WHILE trading in the past decade, I have been inspired by the many similarities between the nature surrounding us and the financial markets. I have finally spent some time researching those similarities and have come up with a tangible illustration of the way financial markets resemble nature. It would be surprising to many traders how many of the shapes that are common in the environment surrounding us could be found in the behavior of markets. For the purpose of simplicity, I have interpolated graphs of different markets on top of a landscape picture. The first picture above (taken in Kensington Gardens)  you do see twin trees, which naturally trace the price of USD/CHF. The curve of the chart, forming a double-top pattern made us curious whether those patterns could be found in other forms of nature…

 

6Fountaine

In the next picture, the price of the EUR/NZD follows the track of the water droplets of this fountain forming another beautiful double-top pattern. It’s an almost perfect fit, where it’s still not thoroughly quantified whether it is a striking coincidence, or nature is a perfect match of the markets.

7Tree

The photo above shows the surface of a fallen tree. You can find a stunning resemblance between this fallen tree trunk and the price of USD/JPY. The market pattern can be described as a “range”, or a moment of tranquility and it literally describes the state of the tree.

2SKY

The following photo is taken on a highway in Washington. The resemblance between the twilight and CHF/JPY is striking. It is amazing how the shape of the clouds falls and then rises in tandem with this currency pair.

4Kangourou

Another picture taken in Australia is showing an Australian Wallaby. The curves of this elegant animal are sharing a striking similarity with the price pattern of another currency pair- EUR/JPY. We leave for the trader to decide, which direction the market will take… or maybe the wallaby will decide to leap first.

3Fourmis

In a continuous search for more natural patterns occurring in the financial markets, we have found that the shape of this tree branch in Hyde Park is amazingly close to the price of Oil for the period between Nov 2011- Mar 2012, where it rose almost 18 USD. With a bit more imagination, we can predict the price of oil by following the little steps of the ants going up the branch.
################
PROBLEM DESCRIPTION
According to the text on markets and nature, by roughly how much did the price of oil rise between November 2011 and March 2012?

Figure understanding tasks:
################
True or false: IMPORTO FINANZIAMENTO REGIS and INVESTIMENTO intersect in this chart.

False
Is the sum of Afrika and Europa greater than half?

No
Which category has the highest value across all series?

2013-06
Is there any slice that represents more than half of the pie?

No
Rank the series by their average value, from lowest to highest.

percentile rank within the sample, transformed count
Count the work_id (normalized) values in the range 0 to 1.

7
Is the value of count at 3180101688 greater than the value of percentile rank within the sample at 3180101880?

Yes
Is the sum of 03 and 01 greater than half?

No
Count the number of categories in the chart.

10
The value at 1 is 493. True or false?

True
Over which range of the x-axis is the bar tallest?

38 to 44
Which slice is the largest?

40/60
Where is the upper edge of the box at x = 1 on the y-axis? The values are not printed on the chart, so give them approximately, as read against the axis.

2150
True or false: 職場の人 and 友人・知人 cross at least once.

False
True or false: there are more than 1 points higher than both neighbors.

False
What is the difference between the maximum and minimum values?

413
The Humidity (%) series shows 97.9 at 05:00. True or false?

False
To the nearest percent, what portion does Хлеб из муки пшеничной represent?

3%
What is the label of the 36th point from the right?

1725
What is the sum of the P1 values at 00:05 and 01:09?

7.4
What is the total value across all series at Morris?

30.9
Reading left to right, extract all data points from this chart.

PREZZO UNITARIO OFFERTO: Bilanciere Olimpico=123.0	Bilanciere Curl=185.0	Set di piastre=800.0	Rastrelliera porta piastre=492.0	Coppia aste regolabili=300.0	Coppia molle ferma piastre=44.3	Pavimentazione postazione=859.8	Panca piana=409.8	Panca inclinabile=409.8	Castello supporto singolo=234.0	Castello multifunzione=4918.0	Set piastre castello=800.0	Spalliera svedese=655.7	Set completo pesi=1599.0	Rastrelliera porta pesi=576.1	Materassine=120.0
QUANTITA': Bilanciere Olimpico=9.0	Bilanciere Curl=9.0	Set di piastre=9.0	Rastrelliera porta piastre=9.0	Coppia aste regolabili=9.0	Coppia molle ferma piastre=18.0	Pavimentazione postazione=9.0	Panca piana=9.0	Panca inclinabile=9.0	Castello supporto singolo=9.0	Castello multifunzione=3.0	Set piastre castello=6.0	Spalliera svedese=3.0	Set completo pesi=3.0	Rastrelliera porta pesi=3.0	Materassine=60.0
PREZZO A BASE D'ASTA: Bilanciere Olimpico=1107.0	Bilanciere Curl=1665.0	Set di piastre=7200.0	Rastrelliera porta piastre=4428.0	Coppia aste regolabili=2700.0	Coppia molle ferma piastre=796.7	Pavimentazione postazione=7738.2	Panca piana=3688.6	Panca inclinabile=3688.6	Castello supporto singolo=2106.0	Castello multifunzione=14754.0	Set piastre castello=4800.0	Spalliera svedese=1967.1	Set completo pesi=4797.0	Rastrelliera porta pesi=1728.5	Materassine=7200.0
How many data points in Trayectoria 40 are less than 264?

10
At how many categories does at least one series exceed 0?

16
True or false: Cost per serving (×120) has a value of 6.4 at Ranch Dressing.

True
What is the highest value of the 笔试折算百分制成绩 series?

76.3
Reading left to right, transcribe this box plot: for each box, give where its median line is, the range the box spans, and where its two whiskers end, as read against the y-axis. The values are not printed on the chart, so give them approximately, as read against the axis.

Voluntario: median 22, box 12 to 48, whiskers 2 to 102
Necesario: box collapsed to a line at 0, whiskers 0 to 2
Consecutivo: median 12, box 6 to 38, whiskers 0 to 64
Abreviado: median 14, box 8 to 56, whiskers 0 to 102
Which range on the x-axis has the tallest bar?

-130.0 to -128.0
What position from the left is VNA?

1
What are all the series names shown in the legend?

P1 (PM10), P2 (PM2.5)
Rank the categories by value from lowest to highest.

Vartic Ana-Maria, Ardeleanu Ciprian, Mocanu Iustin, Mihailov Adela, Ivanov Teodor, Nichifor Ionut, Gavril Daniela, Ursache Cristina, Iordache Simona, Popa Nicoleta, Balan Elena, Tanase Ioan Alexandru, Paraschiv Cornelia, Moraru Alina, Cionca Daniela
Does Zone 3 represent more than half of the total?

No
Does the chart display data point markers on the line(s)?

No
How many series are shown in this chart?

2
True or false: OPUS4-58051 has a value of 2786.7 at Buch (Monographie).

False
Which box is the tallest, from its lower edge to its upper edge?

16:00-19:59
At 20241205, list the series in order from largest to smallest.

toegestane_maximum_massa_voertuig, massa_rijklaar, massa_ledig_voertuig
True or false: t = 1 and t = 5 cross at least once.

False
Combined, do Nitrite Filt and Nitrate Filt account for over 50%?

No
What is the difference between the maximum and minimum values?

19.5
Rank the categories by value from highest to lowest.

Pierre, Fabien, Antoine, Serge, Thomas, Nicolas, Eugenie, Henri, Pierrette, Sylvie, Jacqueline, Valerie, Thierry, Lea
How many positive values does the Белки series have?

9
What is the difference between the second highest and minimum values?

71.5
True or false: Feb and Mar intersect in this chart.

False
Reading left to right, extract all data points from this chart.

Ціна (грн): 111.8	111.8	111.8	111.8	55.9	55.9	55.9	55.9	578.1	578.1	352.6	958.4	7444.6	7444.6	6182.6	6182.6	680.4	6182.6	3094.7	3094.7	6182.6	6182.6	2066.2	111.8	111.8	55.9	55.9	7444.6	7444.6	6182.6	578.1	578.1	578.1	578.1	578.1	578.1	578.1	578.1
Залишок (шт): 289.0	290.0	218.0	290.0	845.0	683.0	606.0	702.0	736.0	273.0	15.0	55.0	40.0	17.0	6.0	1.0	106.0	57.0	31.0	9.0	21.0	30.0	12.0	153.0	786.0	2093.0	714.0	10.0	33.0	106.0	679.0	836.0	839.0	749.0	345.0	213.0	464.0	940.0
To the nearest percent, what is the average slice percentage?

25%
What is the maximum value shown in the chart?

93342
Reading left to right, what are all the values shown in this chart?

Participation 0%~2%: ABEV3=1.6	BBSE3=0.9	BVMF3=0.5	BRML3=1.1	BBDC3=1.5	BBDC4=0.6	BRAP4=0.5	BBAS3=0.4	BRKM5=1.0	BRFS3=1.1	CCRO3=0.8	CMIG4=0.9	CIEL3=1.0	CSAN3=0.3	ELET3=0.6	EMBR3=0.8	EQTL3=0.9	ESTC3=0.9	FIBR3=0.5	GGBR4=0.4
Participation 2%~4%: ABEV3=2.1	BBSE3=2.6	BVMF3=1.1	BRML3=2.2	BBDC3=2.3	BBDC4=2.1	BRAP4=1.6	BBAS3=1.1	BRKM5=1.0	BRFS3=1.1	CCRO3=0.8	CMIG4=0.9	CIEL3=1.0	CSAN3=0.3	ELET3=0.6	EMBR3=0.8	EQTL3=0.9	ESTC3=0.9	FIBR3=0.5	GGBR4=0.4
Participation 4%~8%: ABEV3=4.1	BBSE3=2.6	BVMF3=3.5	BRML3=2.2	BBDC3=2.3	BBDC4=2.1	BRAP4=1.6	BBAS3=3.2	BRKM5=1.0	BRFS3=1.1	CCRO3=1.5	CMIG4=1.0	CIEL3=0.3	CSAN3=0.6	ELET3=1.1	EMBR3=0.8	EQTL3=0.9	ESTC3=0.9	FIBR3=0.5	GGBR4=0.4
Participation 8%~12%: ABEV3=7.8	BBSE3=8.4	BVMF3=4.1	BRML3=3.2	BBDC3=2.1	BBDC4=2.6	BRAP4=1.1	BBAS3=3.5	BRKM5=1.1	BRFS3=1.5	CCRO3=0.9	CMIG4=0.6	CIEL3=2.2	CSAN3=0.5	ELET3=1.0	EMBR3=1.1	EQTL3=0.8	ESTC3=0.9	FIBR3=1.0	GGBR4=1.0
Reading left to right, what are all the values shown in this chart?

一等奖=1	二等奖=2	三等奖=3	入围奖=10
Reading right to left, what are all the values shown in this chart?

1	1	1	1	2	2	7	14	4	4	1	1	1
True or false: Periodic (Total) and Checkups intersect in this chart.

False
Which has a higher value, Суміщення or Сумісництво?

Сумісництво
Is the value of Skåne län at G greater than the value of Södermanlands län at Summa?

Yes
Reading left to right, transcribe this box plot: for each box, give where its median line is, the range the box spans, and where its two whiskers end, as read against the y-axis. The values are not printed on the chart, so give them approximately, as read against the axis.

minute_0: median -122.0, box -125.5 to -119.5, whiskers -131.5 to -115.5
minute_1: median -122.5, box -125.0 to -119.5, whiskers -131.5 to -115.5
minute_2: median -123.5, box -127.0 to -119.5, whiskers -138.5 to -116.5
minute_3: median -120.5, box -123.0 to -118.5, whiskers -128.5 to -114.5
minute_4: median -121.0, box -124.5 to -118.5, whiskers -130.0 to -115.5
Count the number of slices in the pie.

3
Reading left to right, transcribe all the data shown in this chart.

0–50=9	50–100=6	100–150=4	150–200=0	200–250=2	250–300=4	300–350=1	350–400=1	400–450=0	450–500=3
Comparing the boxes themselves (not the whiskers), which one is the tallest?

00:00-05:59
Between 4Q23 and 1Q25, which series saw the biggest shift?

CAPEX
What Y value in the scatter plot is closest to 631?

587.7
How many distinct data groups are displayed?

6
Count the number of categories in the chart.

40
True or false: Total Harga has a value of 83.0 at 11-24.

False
################
PROBLEM SOLUTION
Almost 18 USD.